The fourth-year defender was honored at the White House in 2005, after his University of Maryland soccer team won an NCAA championship. Tuesday's visit with President Obama, to fête L.A.'s MLS Cup championship last fall, will be even better, he says.
“Not a lot of people get to do this, meet the president of the United States,” DeLaGarza, who grew up in nearby Bryans Road, Md, said in audio the Galaxy made available to ESPN Los Angeles. “I was fortunate enough my freshman year at college to meet [George W.] Bush with all the other teams that won [collegiate] national championships in the fall that year. ... This is a little bit more special than my college experience, because I was sharing with hundreds of student-athletes, but this is just L.A. Galaxy, so it's special.
“It's a great experience, something we'll never forget.”
The Galaxy arrived in Washington following its 1-1 draw Saturday afternoon at Montreal, and the players who didn't travel, along with some of the club's staff, joined the group Monday. Goalkeeper Josh Saunders, who is away from the team in Major League Soccer's substance-abuse treatment program, will join up Tuesday with a “representative from the program” before returning to his treatment facility Tuesday night.
It's enough to take their minds off this weekend's test -- Saturday's SuperClasico against Chivas USA at Home Depot Center -- at least for a few moments.
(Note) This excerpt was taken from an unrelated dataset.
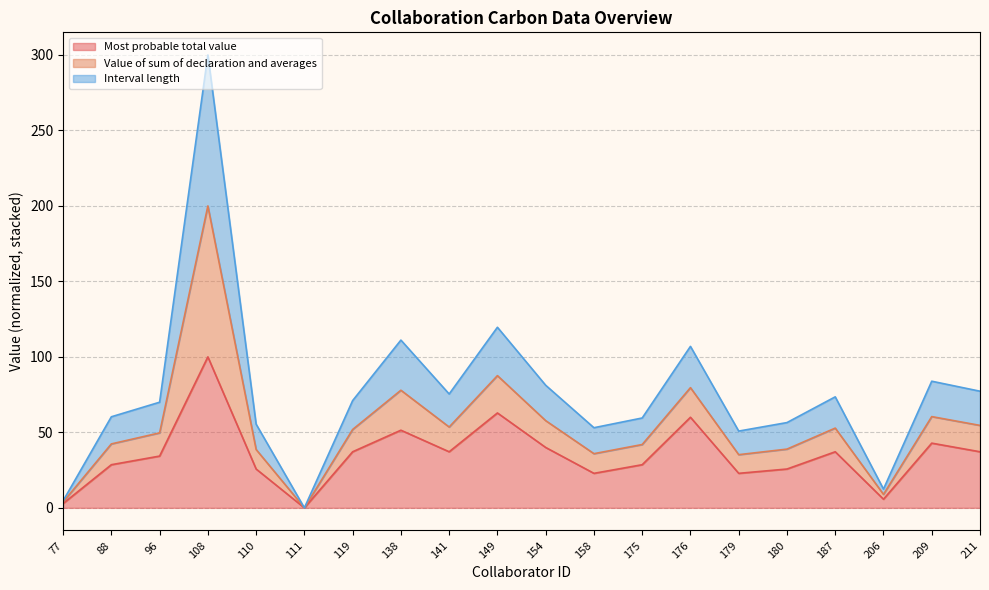

True or false: Most probable total value and Interval length cross at least once.

False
“To be honored at the White House hits you on so many levels,” said associate head coach Dave Sarachan, who was part of the D.C. United team that visited Bill Clinton in 1999 and was with the U.S. World Cup team that received a phone call from Bush in 2002. “Obviously, one is we're the champions, and having that crown from last year is still a proud moment for the L.A. Galaxy. But clearly the tradition in this country of honoring champions at the White House doesn't come around very often in a coach's career and the players' careers. We're all very humbled and honored for the opportunity.”
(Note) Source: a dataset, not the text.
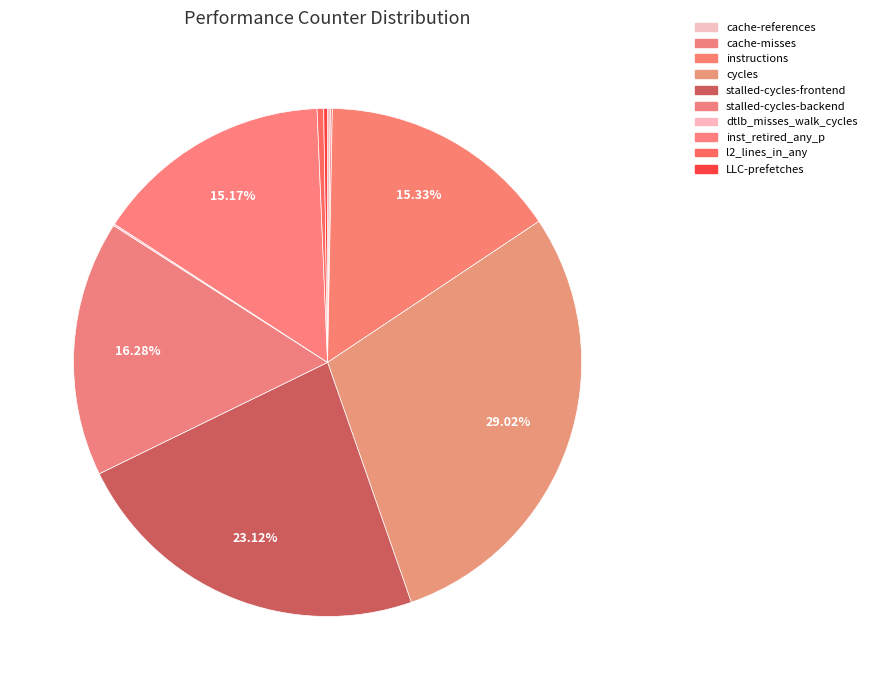

Does inst_retired_any_p account for over 50% of the chart?

No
Defender Sean Franklin was asked what he planned to tell Barack Obama.
“I've been thinking,” he said. “I still don't know exactly what I'm gonna say. I just hope whatever it is, it's something intelligent. ... It's crazy. I never thought I would meet a president, especially this president. It's a once-in-a-lifetime chance.”
Todd Dunivant remembers that when the Galaxy won the MLS Cup in 2005, they didn't get a White House trip.
“I've seen [the White House] from afar, like every other tourist, and I've always wondered what goes on inside, so we're finally going to get to see it up close, and everyone is just really excited for that opportunity to see what it's all about. The chance to have this president address us and honor us like that, it's incredible. It's once in a lifetime. ... Hopefully, not once in a lifetime.”
Dunivant says he is an Obama supporter, but that doesn't really matter. This trip isn't about politics.
“At the end of the day,” he said, “whether you vote for him or you don't, he's our president, he's America's president, and we won the championship in America. Regardless of your political affiliation, it's just an incredible experience. To be able to enjoy that with your teammates, it's amazing.”
Following the ceremony on the White House's South Lawn, the Galaxy will join first lady Michelle Obama for a clinic with young players from around the country. When that's done, the focus returns to Chivas.
“It's going to be great to go meet the president and the first lady, and we're obviously going to enjoy that,” said David Beckham, an Englishman who ought to be used to these occasions, the number of dignitaries he's met over the years. “And then it's back to business.”